Елизавета развернулась и покинула кухню с гордо поднятой головой.
– Ишь какая грозная пигалица. Остынь, я все прощу. Смотри не споткнись! – крикнул вслед Андрей. Провокатор, ему явно доставляло удовольствие издеваться над девушкой.
– А ты, а ты! – Елизавета готова была покусать этого монстра, хоть силы были явно не равны. – А ты Годзилла! Вот ты кто! – прокричала она, открывая дверь.

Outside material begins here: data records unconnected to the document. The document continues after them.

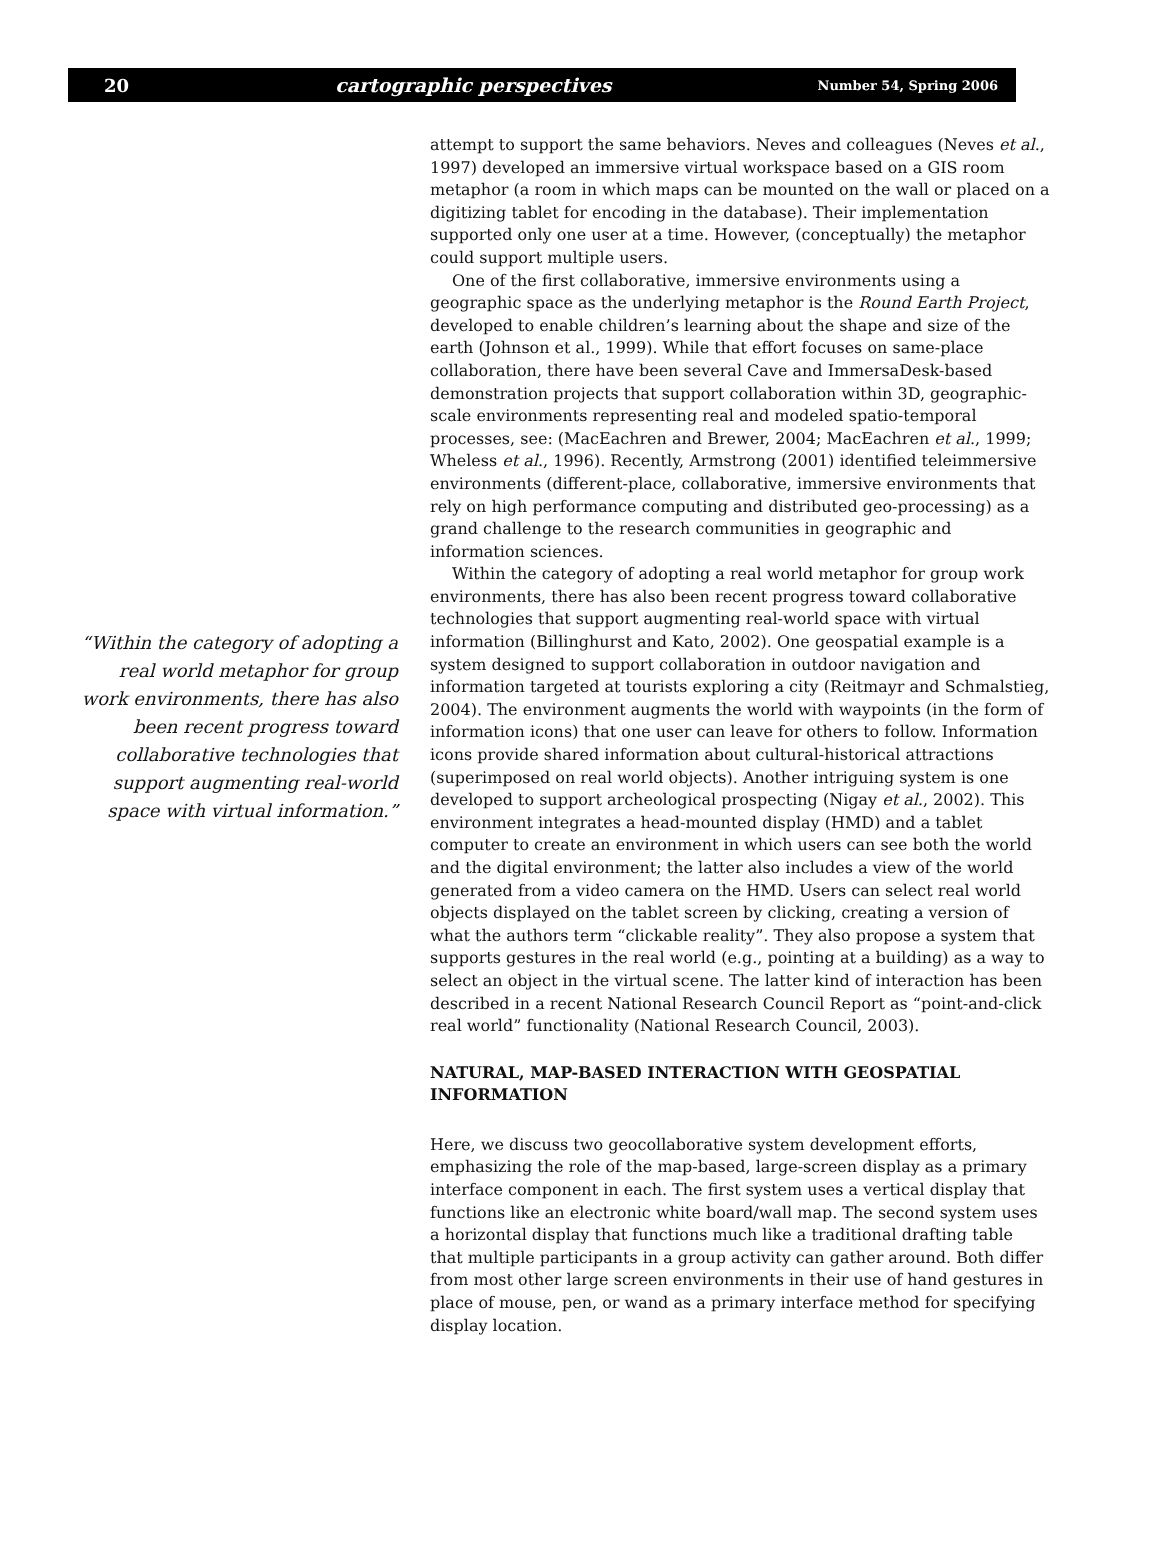20 cartographic perspectives Number 54, Spring 2006
“Within the category of adopting a real world metaphor for group work environments, there has also been recent progress toward collaborative technologies that support augmenting real-world space with virtual information.”
attempt to support the same behaviors. Neves and colleagues (Neves et al., 1997) developed an immersive virtual workspace based on a GIS room metaphor (a room in which maps can be mounted on the wall or placed on a digitizing tablet for encoding in the database). Their implementation supported only one user at a time. However, (conceptually) the metaphor could support multiple users.
One of the first collaborative, immersive environments using a geographic space as the underlying metaphor is the Round Earth Project, developed to enable children’s learning about the shape and size of the earth (Johnson et al., 1999). While that effort focuses on same-place collaboration, there have been several Cave and ImmersaDesk-based demonstration projects that support collaboration within 3D, geographic-scale environments representing real and modeled spatio-temporal processes, see: (MacEachren and Brewer, 2004; MacEachren et al., 1999; Wheless et al., 1996). Recently, Armstrong (2001) identified teleimmersive environments (different-place, collaborative, immersive environments that rely on high performance computing and distributed geo-processing) as a grand challenge to the research communities in geographic and information sciences.
Within the category of adopting a real world metaphor for group work environments, there has also been recent progress toward collaborative technologies that support augmenting real-world space with virtual information (Billinghurst and Kato, 2002). One geospatial example is a system designed to support collaboration in outdoor navigation and information targeted at tourists exploring a city (Reitmayr and Schmalstieg, 2004). The environment augments the world with waypoints (in the form of information icons) that one user can leave for others to follow. Information icons provide shared information about cultural-historical attractions (superimposed on real world objects). Another intriguing system is one developed to support archeological prospecting (Nigay et al., 2002). This environment integrates a head-mounted display (HMD) and a tablet computer to create an environment in which users can see both the world and the digital environment; the latter also includes a view of the world generated from a video camera on the HMD. Users can select real world objects displayed on the tablet screen by clicking, creating a version of what the authors term “clickable reality”. They also propose a system that supports gestures in the real world (e.g., pointing at a building) as a way to select an object in the virtual scene. The latter kind of interaction has been described in a recent National Research Council Report as “point-and-click real world” functionality (National Research Council, 2003).
NATURAL, MAP-BASED INTERACTION WITH GEOSPATIAL INFORMATION
Here, we discuss two geocollaborative system development efforts, emphasizing the role of the map-based, large-screen display as a primary interface component in each. The first system uses a vertical display that functions like an electronic white board/wall map. The second system uses a horizontal display that functions much like a traditional drafting table that multiple participants in a group activity can gather around. Both differ from most other large screen environments in their use of hand gestures in place of mouse, pen, or wand as a primary interface method for specifying display location.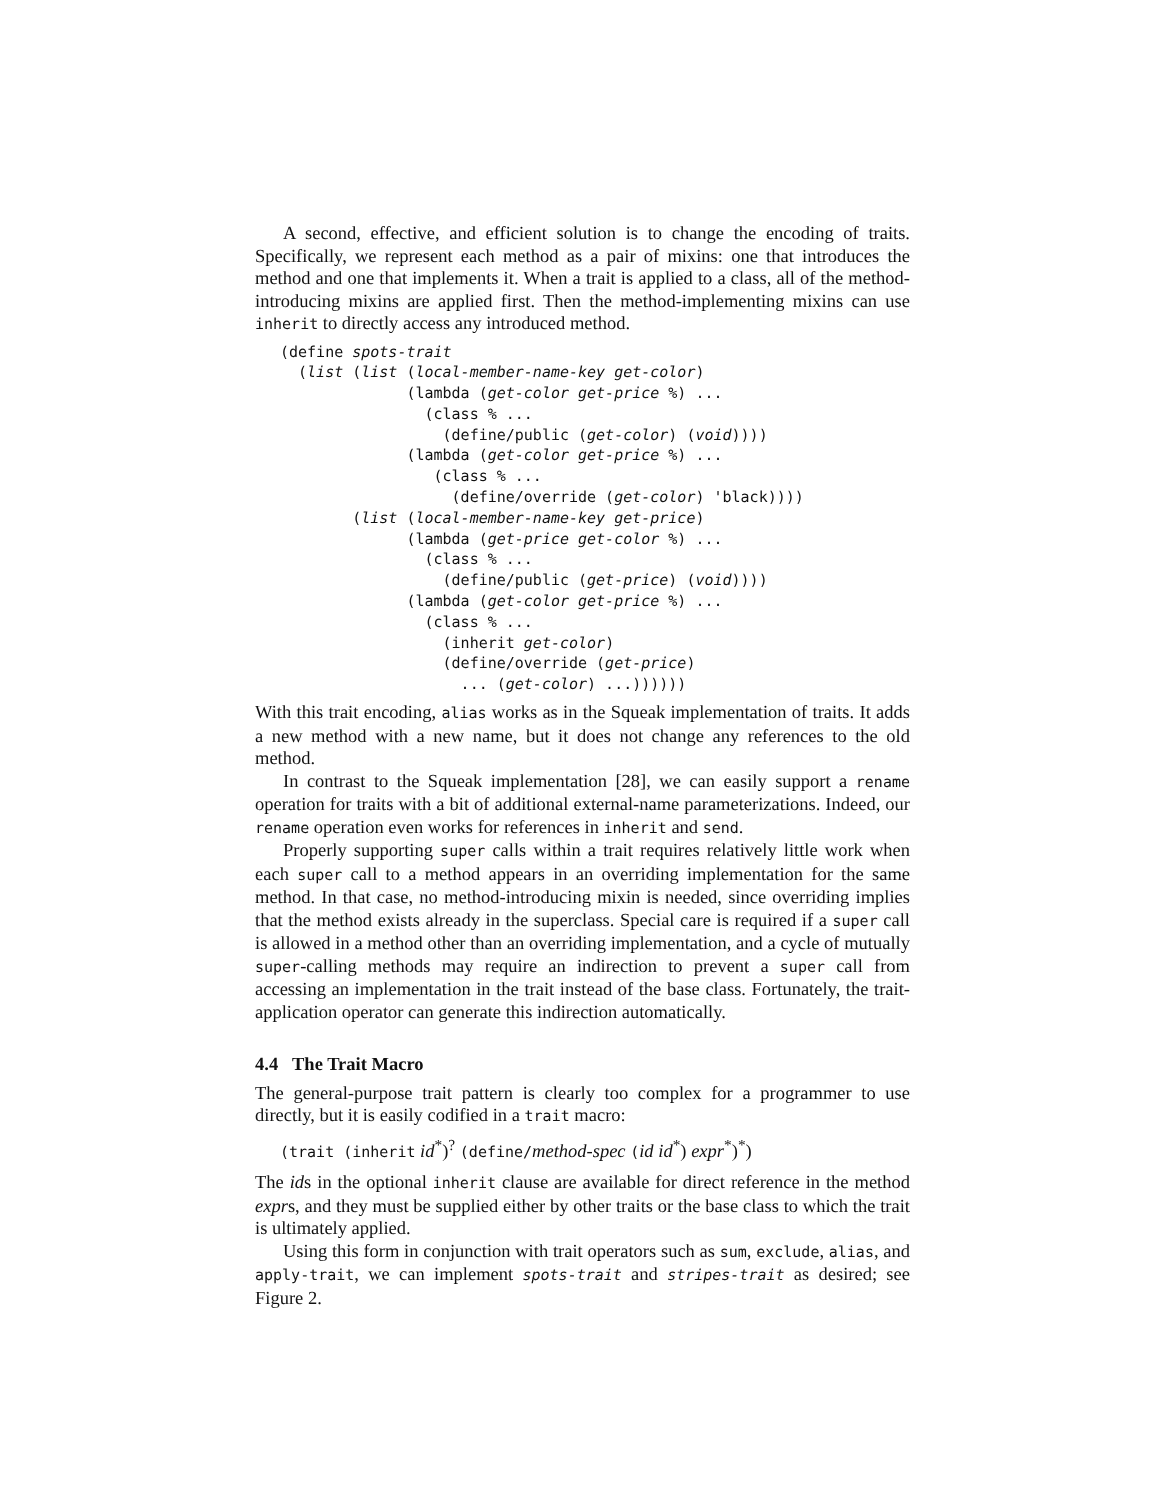A second, effective, and efficient solution is to change the encoding of traits. Specifically, we represent each method as a pair of mixins: one that introduces the method and one that implements it. When a trait is applied to a class, all of the method-introducing mixins are applied first. Then the method-implementing mixins can use inherit to directly access any introduced method.
(define spots-trait
  (list (list (local-member-name-key get-color)
              (lambda (get-color get-price %) ...
                (class % ...
                  (define/public (get-color) (void))))
              (lambda (get-color get-price %) ...
                 (class % ...
                   (define/override (get-color) 'black))))
        (list (local-member-name-key get-price)
              (lambda (get-price get-color %) ...
                (class % ...
                  (define/public (get-price) (void))))
              (lambda (get-color get-price %) ...
                (class % ...
                  (inherit get-color)
                  (define/override (get-price)
                    ... (get-color) ...))))))
With this trait encoding, alias works as in the Squeak implementation of traits. It adds a new method with a new name, but it does not change any references to the old method.
In contrast to the Squeak implementation [28], we can easily support a rename operation for traits with a bit of additional external-name parameterizations. Indeed, our rename operation even works for references in inherit and send.
Properly supporting super calls within a trait requires relatively little work when each super call to a method appears in an overriding implementation for the same method. In that case, no method-introducing mixin is needed, since overriding implies that the method exists already in the superclass. Special care is required if a super call is allowed in a method other than an overriding implementation, and a cycle of mutually super-calling methods may require an indirection to prevent a super call from accessing an implementation in the trait instead of the base class. Fortunately, the trait-application operator can generate this indirection automatically.
4.4 The Trait Macro
The general-purpose trait pattern is clearly too complex for a programmer to use directly, but it is easily codified in a trait macro:
(trait (inherit id<sup>*</sup>)<sup>?</sup> (define/method-spec (id id<sup>*</sup>) expr<sup>*</sup>)<sup>*</sup>)
The ids in the optional inherit clause are available for direct reference in the method exprs, and they must be supplied either by other traits or the base class to which the trait is ultimately applied.
Using this form in conjunction with trait operators such as sum, exclude, alias, and apply-trait, we can implement spots-trait and stripes-trait as desired; see Figure 2.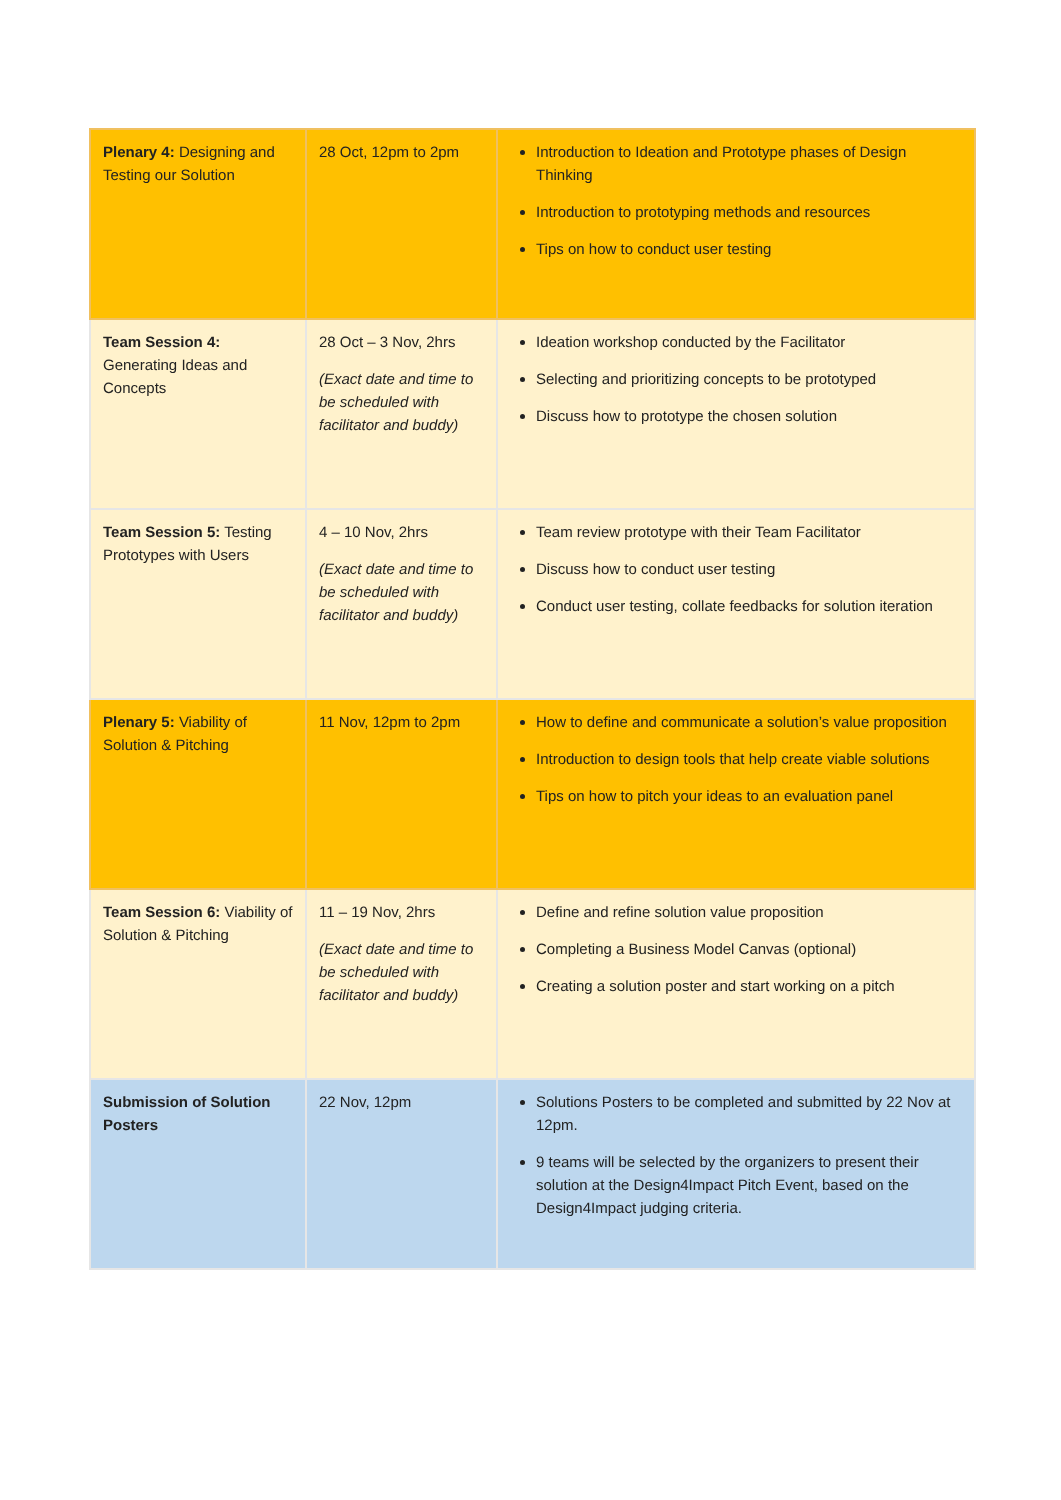| Plenary 4: Designing and Testing our Solution | 28 Oct, 12pm to 2pm | Introduction to Ideation and Prototype phases of Design Thinking Introduction to prototyping methods and resources Tips on how to conduct user testing |
| Team Session 4: Generating Ideas and Concepts | 28 Oct – 3 Nov, 2hrs (Exact date and time to be scheduled with facilitator and buddy) | Ideation workshop conducted by the Facilitator Selecting and prioritizing concepts to be prototyped Discuss how to prototype the chosen solution |
| Team Session 5: Testing Prototypes with Users | 4 – 10 Nov, 2hrs (Exact date and time to be scheduled with facilitator and buddy) | Team review prototype with their Team Facilitator Discuss how to conduct user testing Conduct user testing, collate feedbacks for solution iteration |
| Plenary 5: Viability of Solution & Pitching | 11 Nov, 12pm to 2pm | How to define and communicate a solution’s value proposition Introduction to design tools that help create viable solutions Tips on how to pitch your ideas to an evaluation panel |
| Team Session 6: Viability of Solution & Pitching | 11 – 19 Nov, 2hrs (Exact date and time to be scheduled with facilitator and buddy) | Define and refine solution value proposition Completing a Business Model Canvas (optional) Creating a solution poster and start working on a pitch |
| Submission of Solution Posters | 22 Nov, 12pm | Solutions Posters to be completed and submitted by 22 Nov at 12pm. 9 teams will be selected by the organizers to present their solution at the Design4Impact Pitch Event, based on the Design4Impact judging criteria. |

В ответ раздался гомерический хохот.
Лиза демонстративно захлопнула за собой дверь. Еще минут двадцать назад ей казалось, что нет ничего заманчивее, чем лечь в постель и спать, спать, спать, благо завтра законный выходной и спешить никуда не надо. Теперь она лежала в постели, сна не было ни в одном глазу. Ее переполняло возмущение. Какой хам, однако, этот Андрей. Циничный, развязный, неуправляемый пошляк. Как таких на приличной работе держат? Он же с людьми работает. Фотокорреспондент, называется, служитель информационных муз. Какие служители, такие и издания. Небось работает в какой-нибудь желтой, малоизвестной газетенке, снимает голые задницы. Самое для него подходящее занятие. Мысль родилась сколь мстительная, столь и сладкая. Стало легче. Трудно жить бок о бок с хамом, но она не станет опускаться до его уровня. Смешно и вместе с тем грустно уподобляться напористым человекообразным обезьянам, особенно тем, которые хлобыщут коньяк из плохо промытых чайных чашек.
Глава 8
Проснулась Елизавета в воскресенье поздно, с ощущением полной разбитости и ломоты во всем теле. Казалось, не было места, которое не болело. Выворачивало все суставы и суставчики, каждая жилочка ныла и страдала. Она с трудом подняла голову, не понимая до конца, что происходит. Сначала решила, что наработалась, потянула мышцы, поэтому ей так плохо. Но когда с большим трудом удалось встать, уразумела: дело совсем в другом. Нос заложен, глаза слезятся, голова разламывается и трещит плюс еще самое замечательное и приятное – неудержимое лавинообразное чихание. Можно было себя поздравить. Ни одна вирусная инфекция, доктор, мимо вас не проходит. Витамины, здоровый образ жизни и даже поездка на море не уберегли от всеобщей напасти. Теперь две недели как минимум будут выброшены из жизни, потому что гриппозное состояние жизнью не назовешь.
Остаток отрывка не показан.